Cognitive Behavior Therapy is a psychological treatment, which trains anxious people to overcome their fear through the practice of a variety of exercises and coping techniques. With social anxiety, group therapy is especially effective in that clients have the opportunity to practice their learning in a safe and sympathetic environment. CBT usually begins with a study of the disorder, examining the situations that provoke the anxiety and the accompanying somatic symptoms. The educational process sets the understanding for training in skills to alleviate and eventually conquer social phobia. These skills include relaxation techniques, diaphragmatic breathing, and the cognitive restructuring of distorted and negative thinking that contribute to social anxiety and exposure to situations that precipitate anxiety.
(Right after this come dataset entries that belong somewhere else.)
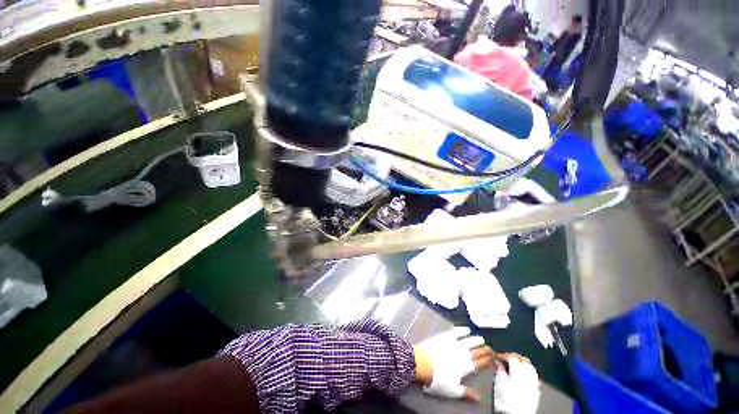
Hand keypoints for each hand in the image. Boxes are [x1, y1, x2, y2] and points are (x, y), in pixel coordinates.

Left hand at [413, 327, 493, 401]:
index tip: (493, 357)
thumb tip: (480, 398)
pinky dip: (463, 330)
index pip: (480, 363)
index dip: (487, 360)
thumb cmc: (437, 379)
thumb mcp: (453, 390)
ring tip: (481, 339)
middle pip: (477, 350)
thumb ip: (467, 393)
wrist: (422, 363)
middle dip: (484, 349)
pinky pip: (456, 331)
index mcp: (466, 367)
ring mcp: (454, 343)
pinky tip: (466, 329)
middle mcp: (463, 353)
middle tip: (489, 348)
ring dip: (476, 339)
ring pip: (469, 340)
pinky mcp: (445, 336)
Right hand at [494, 355, 539, 413]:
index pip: (511, 357)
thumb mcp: (498, 382)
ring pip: (530, 367)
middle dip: (514, 357)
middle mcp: (528, 373)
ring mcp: (534, 382)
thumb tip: (497, 361)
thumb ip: (499, 369)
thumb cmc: (505, 398)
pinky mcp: (536, 390)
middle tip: (505, 359)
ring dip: (522, 364)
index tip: (496, 357)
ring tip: (514, 366)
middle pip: (523, 360)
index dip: (503, 355)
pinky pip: (533, 376)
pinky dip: (528, 373)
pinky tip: (523, 376)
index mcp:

Beginning within months Jennifer showed great improvements. With the proper dosage adjustments and therapy, she was able maintain and over come many of her fears. Jennifer now attends monthly group sessions that she feels are most important. The prescription of Xanax has gradually been reducing to lower dosages, as she feels less more dependants. The Paxil has, however has been reduced, she found a noticeable change when reducing consumption. But with support threw CBT and group therapy she feels more confiendent in herself in finding out how to life a structured life around “had have” social phobia.